Que ce soit en droit interne ou en droit européen, la lutte contre la discrimination s’organise et pose un réel problème au secteur des assurances.
Dès lors que l’assureur fait varier la cotisation en fonction d’éléments propres à chaque individu assuré, il opère une différenciation de traitement : elle peut être considérée comme une faveur lorsqu’elle profite à l’assuré et comme une discrimination lorsqu’elle lui est défavorable.
En assurance auto, par exemple, l’assureur fait entrer de multiples paramètres liés au conducteur dans la tarification du risque? : le sexe, l’âge, le lieu d’habitation, la profession…

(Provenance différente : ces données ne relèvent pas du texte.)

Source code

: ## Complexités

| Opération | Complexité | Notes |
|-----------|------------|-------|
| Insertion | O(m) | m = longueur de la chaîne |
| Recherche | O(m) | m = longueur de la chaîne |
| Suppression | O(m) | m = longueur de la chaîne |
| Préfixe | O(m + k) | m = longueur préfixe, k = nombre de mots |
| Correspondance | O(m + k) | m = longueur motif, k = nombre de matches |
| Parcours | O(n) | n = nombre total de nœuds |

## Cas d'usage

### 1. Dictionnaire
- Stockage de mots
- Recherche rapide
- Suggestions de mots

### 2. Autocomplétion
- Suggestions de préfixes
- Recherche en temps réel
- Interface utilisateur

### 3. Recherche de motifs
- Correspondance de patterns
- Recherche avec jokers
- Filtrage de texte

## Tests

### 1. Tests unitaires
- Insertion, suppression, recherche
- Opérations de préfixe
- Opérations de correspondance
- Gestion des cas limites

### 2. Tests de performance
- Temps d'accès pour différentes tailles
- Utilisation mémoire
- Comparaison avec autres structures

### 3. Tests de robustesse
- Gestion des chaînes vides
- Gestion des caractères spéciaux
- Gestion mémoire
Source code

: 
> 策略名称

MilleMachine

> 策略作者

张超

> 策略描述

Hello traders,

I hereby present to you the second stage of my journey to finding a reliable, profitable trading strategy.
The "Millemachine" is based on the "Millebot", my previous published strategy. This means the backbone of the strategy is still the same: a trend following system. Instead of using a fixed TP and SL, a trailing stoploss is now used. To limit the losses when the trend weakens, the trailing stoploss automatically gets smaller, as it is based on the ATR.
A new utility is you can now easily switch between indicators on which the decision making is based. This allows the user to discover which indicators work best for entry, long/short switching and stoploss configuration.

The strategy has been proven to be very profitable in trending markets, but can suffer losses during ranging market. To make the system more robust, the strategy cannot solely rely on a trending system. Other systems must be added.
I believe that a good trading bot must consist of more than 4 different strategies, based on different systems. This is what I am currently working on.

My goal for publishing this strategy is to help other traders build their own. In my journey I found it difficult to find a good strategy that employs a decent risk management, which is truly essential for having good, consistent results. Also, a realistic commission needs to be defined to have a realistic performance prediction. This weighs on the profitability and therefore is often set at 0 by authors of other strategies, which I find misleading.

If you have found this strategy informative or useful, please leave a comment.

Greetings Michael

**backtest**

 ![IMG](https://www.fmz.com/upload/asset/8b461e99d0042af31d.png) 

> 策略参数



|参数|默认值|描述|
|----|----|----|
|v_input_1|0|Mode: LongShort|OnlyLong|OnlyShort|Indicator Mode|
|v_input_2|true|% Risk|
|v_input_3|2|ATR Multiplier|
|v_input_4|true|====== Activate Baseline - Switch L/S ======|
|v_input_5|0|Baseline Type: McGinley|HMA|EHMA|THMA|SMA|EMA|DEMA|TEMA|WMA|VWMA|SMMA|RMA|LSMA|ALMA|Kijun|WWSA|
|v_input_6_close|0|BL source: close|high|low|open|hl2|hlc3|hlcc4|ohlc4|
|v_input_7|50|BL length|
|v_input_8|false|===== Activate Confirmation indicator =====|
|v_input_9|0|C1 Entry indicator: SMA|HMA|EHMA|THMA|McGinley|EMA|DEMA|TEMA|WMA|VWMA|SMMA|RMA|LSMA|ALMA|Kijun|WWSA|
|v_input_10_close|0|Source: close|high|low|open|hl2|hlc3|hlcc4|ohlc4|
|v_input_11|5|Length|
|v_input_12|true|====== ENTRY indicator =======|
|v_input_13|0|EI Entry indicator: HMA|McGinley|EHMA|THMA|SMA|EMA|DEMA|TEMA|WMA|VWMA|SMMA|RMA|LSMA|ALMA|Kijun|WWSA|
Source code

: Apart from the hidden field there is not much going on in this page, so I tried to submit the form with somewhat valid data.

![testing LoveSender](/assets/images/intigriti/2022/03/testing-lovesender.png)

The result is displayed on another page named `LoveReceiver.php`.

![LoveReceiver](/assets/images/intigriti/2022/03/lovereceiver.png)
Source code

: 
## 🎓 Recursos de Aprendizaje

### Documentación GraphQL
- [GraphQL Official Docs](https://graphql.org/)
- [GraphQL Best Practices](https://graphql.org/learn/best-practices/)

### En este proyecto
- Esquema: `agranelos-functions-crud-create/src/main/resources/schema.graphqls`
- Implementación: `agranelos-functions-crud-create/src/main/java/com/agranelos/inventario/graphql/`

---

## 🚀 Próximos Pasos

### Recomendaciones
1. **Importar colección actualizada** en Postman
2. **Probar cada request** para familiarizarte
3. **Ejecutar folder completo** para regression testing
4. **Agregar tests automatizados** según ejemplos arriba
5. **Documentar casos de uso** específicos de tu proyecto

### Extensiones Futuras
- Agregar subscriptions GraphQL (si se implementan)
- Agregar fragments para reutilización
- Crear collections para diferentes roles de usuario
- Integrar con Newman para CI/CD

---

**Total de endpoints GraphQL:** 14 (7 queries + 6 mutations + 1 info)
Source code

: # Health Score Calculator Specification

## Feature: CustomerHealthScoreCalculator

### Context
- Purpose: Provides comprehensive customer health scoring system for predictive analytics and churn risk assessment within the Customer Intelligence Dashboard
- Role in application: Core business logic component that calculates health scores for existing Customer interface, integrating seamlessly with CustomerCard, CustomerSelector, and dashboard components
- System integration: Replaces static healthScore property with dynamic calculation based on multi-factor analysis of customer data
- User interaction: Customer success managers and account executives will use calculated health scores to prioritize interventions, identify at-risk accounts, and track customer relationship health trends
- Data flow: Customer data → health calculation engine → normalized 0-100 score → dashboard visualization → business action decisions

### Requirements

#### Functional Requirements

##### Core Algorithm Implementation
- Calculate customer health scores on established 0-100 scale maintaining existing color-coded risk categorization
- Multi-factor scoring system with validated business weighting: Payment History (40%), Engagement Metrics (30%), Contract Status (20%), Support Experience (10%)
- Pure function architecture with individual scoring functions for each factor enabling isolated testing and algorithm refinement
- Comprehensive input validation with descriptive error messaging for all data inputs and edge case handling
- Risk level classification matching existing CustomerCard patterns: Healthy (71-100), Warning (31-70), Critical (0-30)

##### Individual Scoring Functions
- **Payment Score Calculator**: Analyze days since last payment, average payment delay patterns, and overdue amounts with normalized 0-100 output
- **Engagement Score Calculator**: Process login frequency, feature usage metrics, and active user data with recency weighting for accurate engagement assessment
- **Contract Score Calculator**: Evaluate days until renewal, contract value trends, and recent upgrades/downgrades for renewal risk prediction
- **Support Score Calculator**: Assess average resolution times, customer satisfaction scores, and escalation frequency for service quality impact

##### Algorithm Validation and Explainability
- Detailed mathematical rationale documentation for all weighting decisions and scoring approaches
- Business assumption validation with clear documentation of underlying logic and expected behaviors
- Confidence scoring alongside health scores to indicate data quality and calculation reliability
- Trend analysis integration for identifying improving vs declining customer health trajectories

L’Europe a déjà adopté un règlement qui interdit les discriminations fondées sur le sexe : fort heureusement, le Parlement européen a introduit une disposition qui autorise les assureurs à intégrer le sexe comme élément de tarification en assurance vie, retraite, santé, prévoyance et automobile.
Le Parlement européen examine actuellement un projet de directive sur l’égalité de traitement des personnes indépendamment de leur religion, de leurs opinions, de leur handicap, de leur âge ou de leur orientation sexuelle.
Dans cette liste, il est une discrimination ou plutôt une différenciation, qui est couramment pratiquée par les assureurs : l’âge.
L’âge est un critère objectif et déterminant pour tarifer les risques en assurance, que ce soit en santé, en automobile, en assurance vie et décès, en prévoyance… Interdire de moduler les tarifs en fonction de l’âge de l’assuré conduirait à faire des tarifs uniques pour tout le monde, et donc à pénaliser les jeunes en assurance de personnes et à les avantager en assurance de responsabilité.
Une fois encore, les assureurs vont devoir convaincre les nouveaux élus au Parlement européen de déposer, et d’adopter un amendement pour permettre aux assureurs européens de continuer à utiliser l’âge comme critère de tarification.